To the ants that have taken over my apartment:
If you are on some kind of mission to save your colony from evil grasshoppers, I apologize, but this has got to stop. Enough is enough. You have turned me into someone I no longer recognize. One minute I am a Samurai Warrior bent on destroying everything in my path (e.g. you) and the next I am brushing wildly at my arm because I live in permanent fear that you are crawling all over me. Not cool, ants. Not cool.

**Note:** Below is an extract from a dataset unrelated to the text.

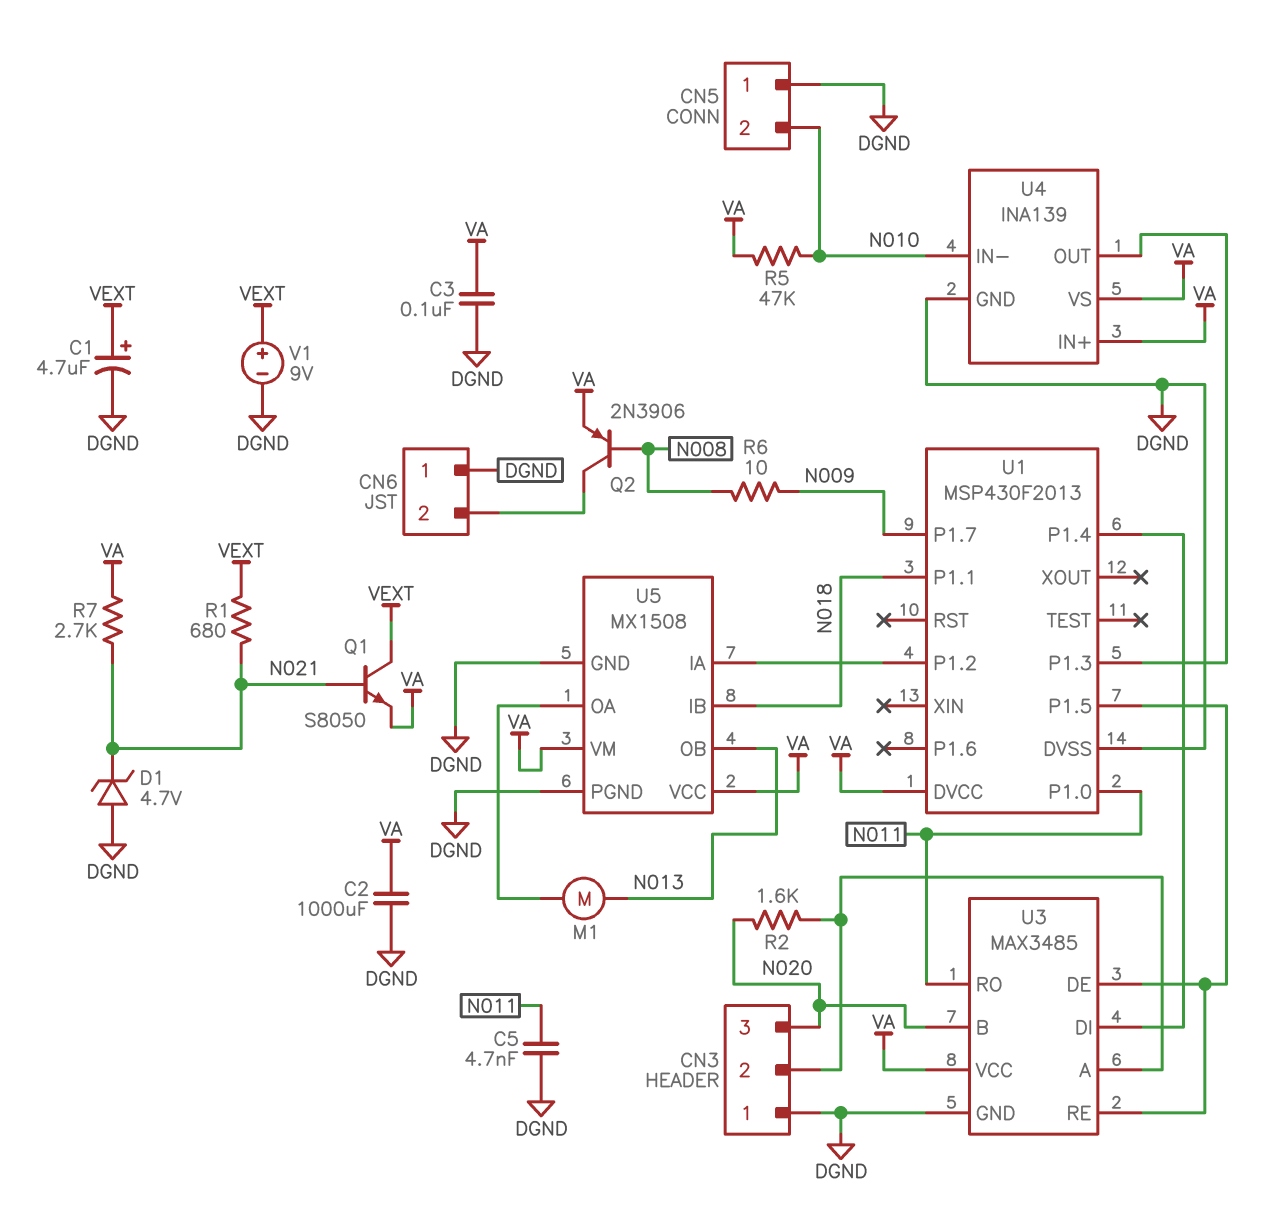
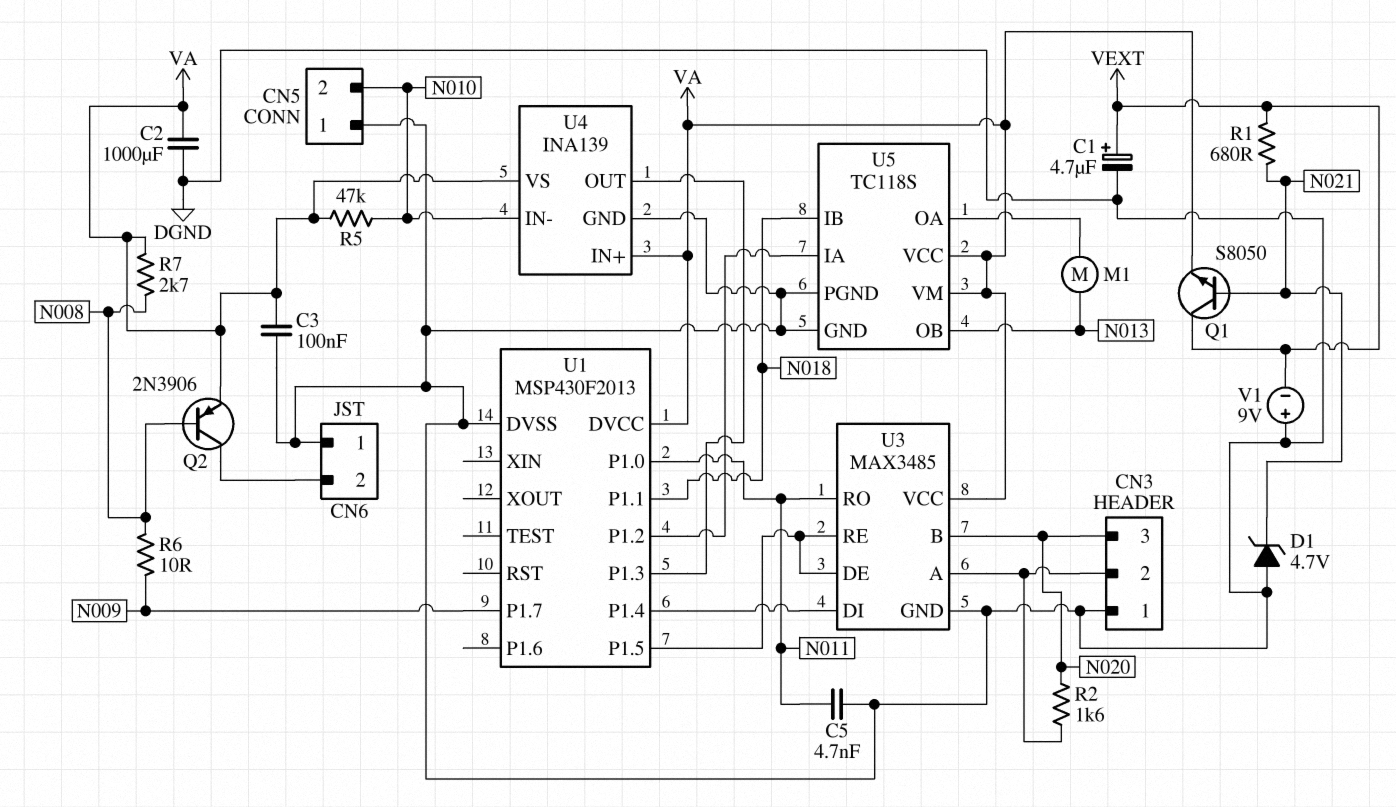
R7: 2.7k (N021, VA) -> 2.7k (N008, VA)
U5: MX1508 -> TC118S
V1: 9V (plus VEXT, minus DGND) -> 9V (plus DGND, minus VEXT)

My kitchen countertops have become a barren wasteland. I can longer leave out a half eaten cupcake or even the crumbs from a piece of pizza because you come pouring out of the walls the moment I put the plate down. And don't try to tell me you're helping me to be cleaner. I'm not buying your invasion as a selfless act. Because of you I am constantly armed with a sponge, ready to swipe your endless trails into the sink. What are you even looking for? There's nothing for you here! Nothing, I tell you!
You should see a specialist about your obsessive compulsive need to scurry across every inch of my kitchen and beyond. You need something from inside my hall closet? Really? You know you can't carry away a whole piece of dog food. Why do you insist on surrounding the dog bowl? You ignore a plate that once had a sugary slice of apple pie on it, yet you go to great lengths to find a napkin with a teeny tiny bit of scrambled egg on it. Why?!
It doesn't have to be this way, ants. Remember those carefree days when you respected boundaries? You stayed outside and I would admire you while out on my walks, shaking my head in amusement at your antics. Remember how I would chuckle good naturedly as you tried to take a piece of leaf back to your ant hill that was five times the size of your whole body? I used to admire your tenacity, but now you have turned this pointless determination against me. You've ruined our once healthy relationship.
Clearly my mixture of alternately hoping that you will go away on your own and washing you down the drain in a rage is not working. This is the end of the line, ants. Leave now or it's curtains. Don't make me bring out the ant traps.